Bad weather, Coldiretti estimates 30 million in crop damage in Sardinia
The regional association calls for a state of calamity in order to proceed immediately with aid to companies
After the rains, which "saw the wettest January in the last 61 years", the damage count has begun in Sardinia. Which, according to Coldiretti, are worth, at least for the moment, 30 million euro with crops devastated by the fury of the bad weather and a long sequence of extreme weather events that have marked the entire winter. A situation that has prompted Coldiretti Sardegna to 'strongly ask the Region for the immediate activation of the state of natural calamity, in order to proceed very quickly with aid to the devastated farms and a rapid emergency nucleus to quantify the losses and proceed immediately with aid'.
Reduced productions
"To date, the production of artichokes, the island's flagship crop this season, has been reduced by at least a third," the organisation writes in a document, "with over 1,000 hectares lost due to flooding alone. The list of damages speaks of devastated citrus groves, rotten vegetables in the fields before harvesting, farm structures damaged or destroyed by the winds, cereals and durum wheat that risk a season worse than the last ten years, stopped sowing and fodder in serious difficulty.
'We are facing a dramatic and unprecedented situation,' says the president of Coldiretti Sardegna, Battista Cualbu. 'The first count already speaks of over 30 million euro in direct damage, but it is still a partial estimate. Companies are on their knees and cannot wait any longer. We are calling for the immediate declaration of a state of natural calamity over the entire regional territory, the start of checks in the field, and rapid compensation to allow companies to continue operating.
The organisation's leaders also emphasise the need to activate all the derogations provided for by national and European regulations, starting with the recognition of force majeure on Pac commitments, crop rotations and sowing impossible due to the persistent rains, as well as the extension of authorisations for new vineyard plantings in cases of force majeure.

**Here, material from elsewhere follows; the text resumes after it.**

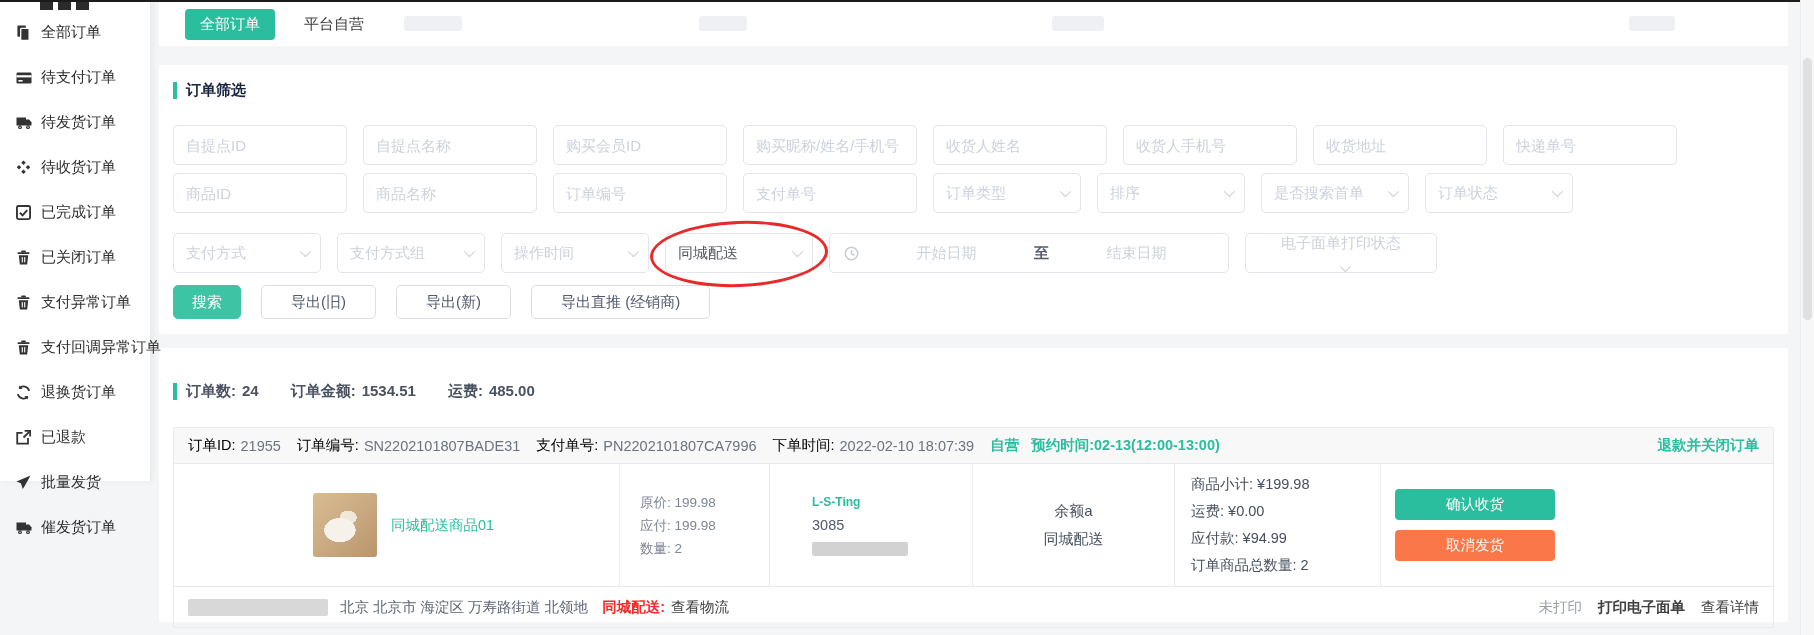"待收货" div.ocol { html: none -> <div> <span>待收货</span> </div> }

Infrastructure Investments
"Only a few months ago we were fighting one of the most severe droughts in recent years, today we find ourselves with submerged fields and water that ends up in the sea,' says Luca Saba, Director General. This shows that climate change can no longer be tackled with emergency measures. Without structural investments in water infrastructures, leakage recovery, reservoirs and interconnections, we will continue to pay a very high price, first for the lack of water and then for its excess'.